◆ Instructions to follow: Wherever the word "Вероятность" occurs in the lines below, copy the whole line.

◆ Source material:
********************

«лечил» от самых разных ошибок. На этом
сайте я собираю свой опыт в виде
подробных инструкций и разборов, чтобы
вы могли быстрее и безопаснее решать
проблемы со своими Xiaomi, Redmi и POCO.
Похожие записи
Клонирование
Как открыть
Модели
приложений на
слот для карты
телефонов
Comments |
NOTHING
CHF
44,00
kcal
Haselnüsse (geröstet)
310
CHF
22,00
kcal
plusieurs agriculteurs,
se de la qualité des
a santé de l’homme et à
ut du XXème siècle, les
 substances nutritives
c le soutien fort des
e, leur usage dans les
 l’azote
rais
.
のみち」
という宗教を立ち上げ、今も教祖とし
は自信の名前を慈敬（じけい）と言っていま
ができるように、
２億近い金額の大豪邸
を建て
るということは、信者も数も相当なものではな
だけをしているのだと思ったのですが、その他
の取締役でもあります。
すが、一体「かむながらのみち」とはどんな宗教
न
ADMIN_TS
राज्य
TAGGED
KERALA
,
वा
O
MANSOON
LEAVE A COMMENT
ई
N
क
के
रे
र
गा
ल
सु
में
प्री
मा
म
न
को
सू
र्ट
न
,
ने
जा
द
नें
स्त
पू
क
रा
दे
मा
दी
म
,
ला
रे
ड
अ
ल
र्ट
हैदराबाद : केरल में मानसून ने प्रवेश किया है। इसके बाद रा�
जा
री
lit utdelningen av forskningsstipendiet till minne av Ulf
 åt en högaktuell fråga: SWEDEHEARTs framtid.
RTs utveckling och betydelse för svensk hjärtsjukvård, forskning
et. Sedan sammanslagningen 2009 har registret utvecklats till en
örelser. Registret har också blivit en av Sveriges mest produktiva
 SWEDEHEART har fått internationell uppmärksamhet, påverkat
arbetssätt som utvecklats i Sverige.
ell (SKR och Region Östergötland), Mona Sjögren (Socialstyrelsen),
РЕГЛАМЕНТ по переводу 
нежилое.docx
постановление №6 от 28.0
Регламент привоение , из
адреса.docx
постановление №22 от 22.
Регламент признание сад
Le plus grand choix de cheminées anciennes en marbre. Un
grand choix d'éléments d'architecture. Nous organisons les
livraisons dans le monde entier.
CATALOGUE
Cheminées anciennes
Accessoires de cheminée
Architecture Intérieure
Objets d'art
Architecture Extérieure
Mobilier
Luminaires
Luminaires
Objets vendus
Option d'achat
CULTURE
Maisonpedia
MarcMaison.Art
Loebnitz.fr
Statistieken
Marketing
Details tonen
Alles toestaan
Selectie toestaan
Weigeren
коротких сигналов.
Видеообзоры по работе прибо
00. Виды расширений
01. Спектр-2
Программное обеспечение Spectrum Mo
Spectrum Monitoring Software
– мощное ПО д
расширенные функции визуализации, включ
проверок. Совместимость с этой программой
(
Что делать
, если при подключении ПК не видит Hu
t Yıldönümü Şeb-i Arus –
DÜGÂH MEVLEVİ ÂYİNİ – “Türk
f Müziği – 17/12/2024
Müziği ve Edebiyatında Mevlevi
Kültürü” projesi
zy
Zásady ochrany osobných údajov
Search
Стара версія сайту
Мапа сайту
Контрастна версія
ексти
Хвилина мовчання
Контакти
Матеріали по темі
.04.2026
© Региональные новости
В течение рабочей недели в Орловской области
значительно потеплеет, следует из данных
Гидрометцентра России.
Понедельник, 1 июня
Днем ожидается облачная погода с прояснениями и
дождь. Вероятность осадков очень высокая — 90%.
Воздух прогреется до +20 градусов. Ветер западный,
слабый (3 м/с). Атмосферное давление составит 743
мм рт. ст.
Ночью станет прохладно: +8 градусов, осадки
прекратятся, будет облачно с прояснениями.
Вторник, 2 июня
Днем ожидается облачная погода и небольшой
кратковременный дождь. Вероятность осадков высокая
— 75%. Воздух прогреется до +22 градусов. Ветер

********************

◆ Task solution:
дождь. Вероятность осадков очень высокая — 90%.
кратковременный дождь. Вероятность осадков высокая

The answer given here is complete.